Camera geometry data
+-------+
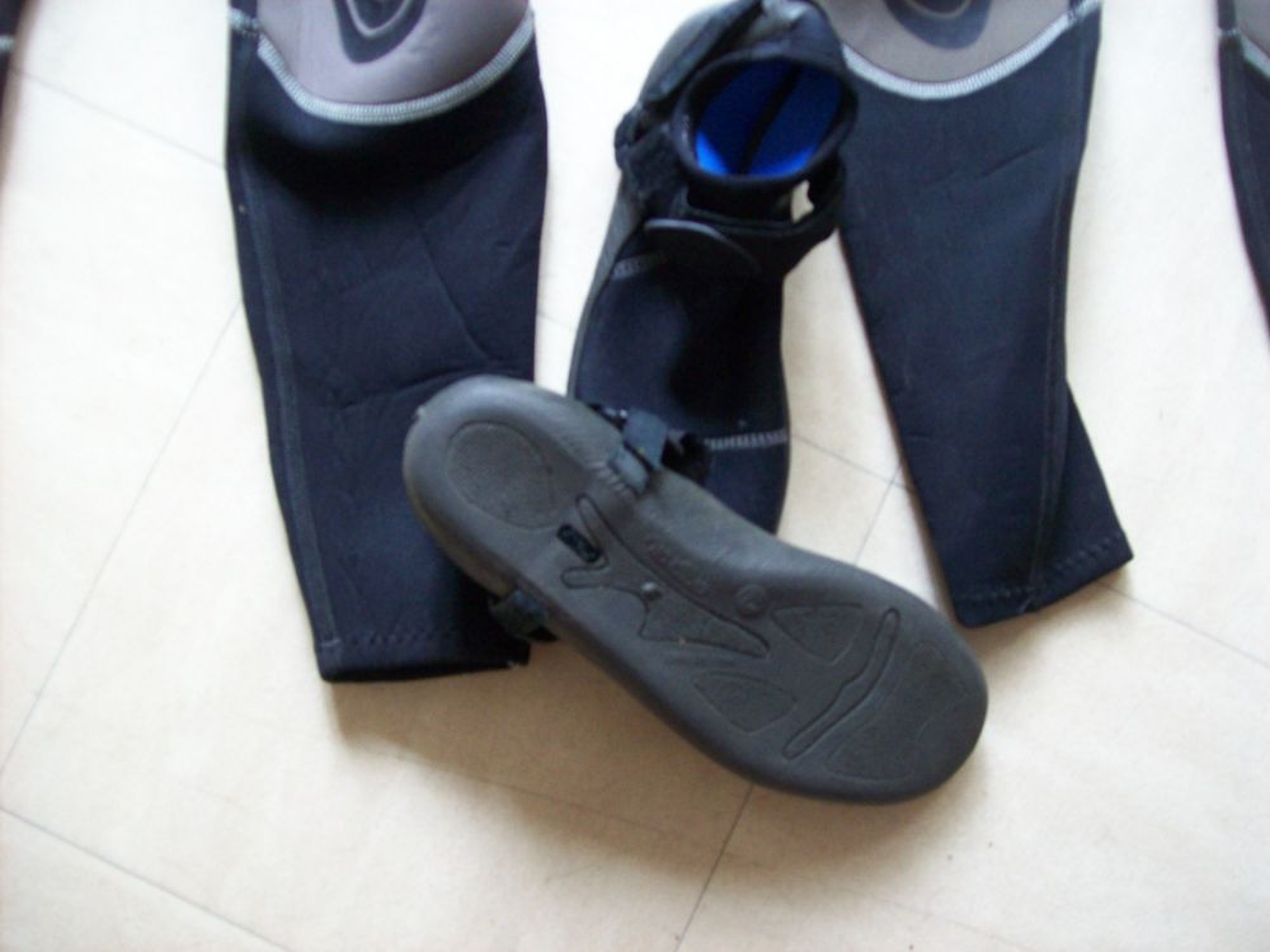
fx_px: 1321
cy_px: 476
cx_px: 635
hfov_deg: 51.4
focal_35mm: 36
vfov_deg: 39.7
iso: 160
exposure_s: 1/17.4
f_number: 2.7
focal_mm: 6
+-------+
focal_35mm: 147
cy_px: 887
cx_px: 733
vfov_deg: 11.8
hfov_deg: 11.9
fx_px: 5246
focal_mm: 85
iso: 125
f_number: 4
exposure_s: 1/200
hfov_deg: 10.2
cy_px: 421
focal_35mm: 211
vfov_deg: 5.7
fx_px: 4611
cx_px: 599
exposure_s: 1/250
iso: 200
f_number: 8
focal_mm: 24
+-------+
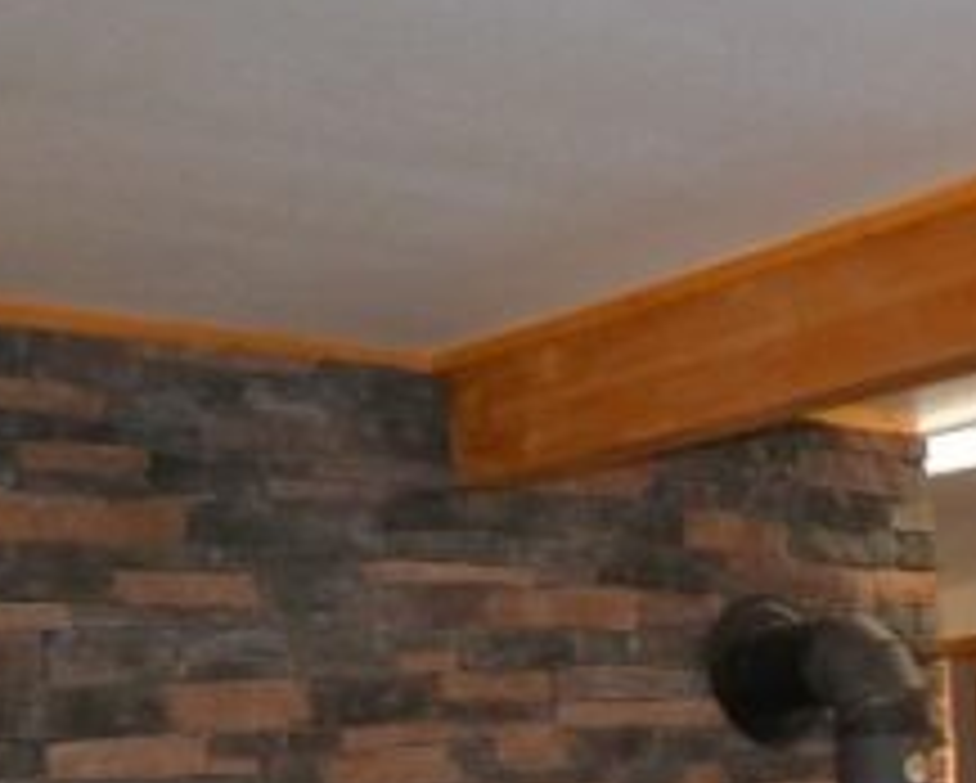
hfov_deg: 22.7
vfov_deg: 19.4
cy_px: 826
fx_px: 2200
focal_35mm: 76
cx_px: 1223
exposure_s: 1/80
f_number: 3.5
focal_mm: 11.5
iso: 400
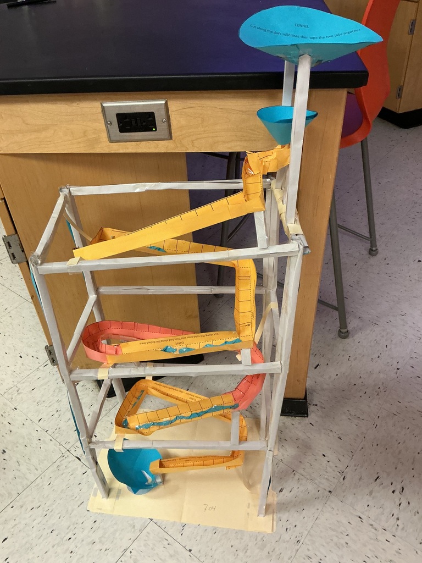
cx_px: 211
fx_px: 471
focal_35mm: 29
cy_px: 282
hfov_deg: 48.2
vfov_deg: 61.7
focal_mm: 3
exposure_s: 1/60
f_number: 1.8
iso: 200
+-------+
WHAT YOU HAVE TO DO
From the data above, output exactly the lines between the one containing "fx_px: 1321" and the one containing "focal_mm: 6", counting both of them.

RESULT OF THIS TASK
fx_px: 1321
cy_px: 476
cx_px: 635
hfov_deg: 51.4
focal_35mm: 36
vfov_deg: 39.7
iso: 160
exposure_s: 1/17.4
f_number: 2.7
focal_mm: 6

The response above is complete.